Land, Biodiversity, and Human Wellbeing

A section of Land (ISSN 2073-445X).

Section Information

Land-change dynamics affect biodiversity and, in turn, human wellbeing at societal and individual scales. Land-change dynamics, typically impelled by short-term economic imperatives, rarely acknowledge or reflect their implications for biodiversity and/or health, which are often somewhat removed from the land-change dynamics or (economically) unquantified.  Health, or rather wellbeing, remains tenuously understood in relation to ongoing biodiversity loss driven by land change.

This Section of Land welcomes submissions that highlight the land-biodiversity-human wellbeing nexus with respect to its trends, compromises, and controversies.  Well-known examples of this land-biodiversity-human wellbeing nexus include:

  • Increased risks of cross-species viral contagion (e.g., coronavirus, bird flu) due to human consumption of ‘exotic’ fauna or intensive husbandry of commercial livestock;
  • Pharmaceutical discovery in rapidly retreating tropical forests;
  • Respiratory illness and deaths related to Indonesian agricultural fires across peatlands; and
  • The hunting and consumption of nutritious and often spiritually sanctioned, but threatened, species by traditional societies.

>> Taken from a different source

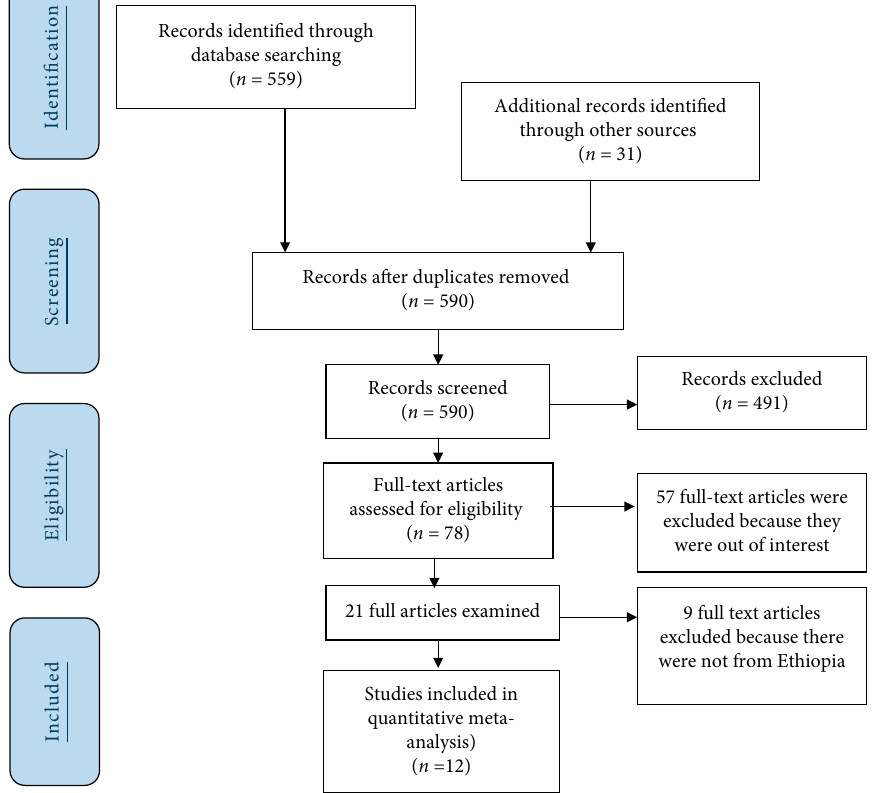
Figure 1: Flowchart to a selection of studies for a systematic review and meta-analysis of the prevalence of compliance to iron-folic acid supplementation and its association with a number of ANC visit in Ethiopia,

No particular topics within the land-biodiversity-human wellbeing nexus are prioritized over others. Rather, emphasis will be on the quality of the submissions, and the scope of the nexus is to be ultimately defined by the submissions themselves. However, submissions concerning food systems, agricultural burning, viral contagion, animal husbandry, agrochemicals/organic agriculture, threatened species, conservation planning, and similar topics will have clear relevance and so are encouraged.

Here, ‘wellbeing’ is conceived broadly in terms health, resilience, and wellness, at both societal to individual levels and with respect to physical, mental, and spiritual/cultural dimensions.

All article types are welcome, from full empirical studies to short research notes to commentaries and reviews. Special Issue proposals within this Land Section are invited by all interested parties.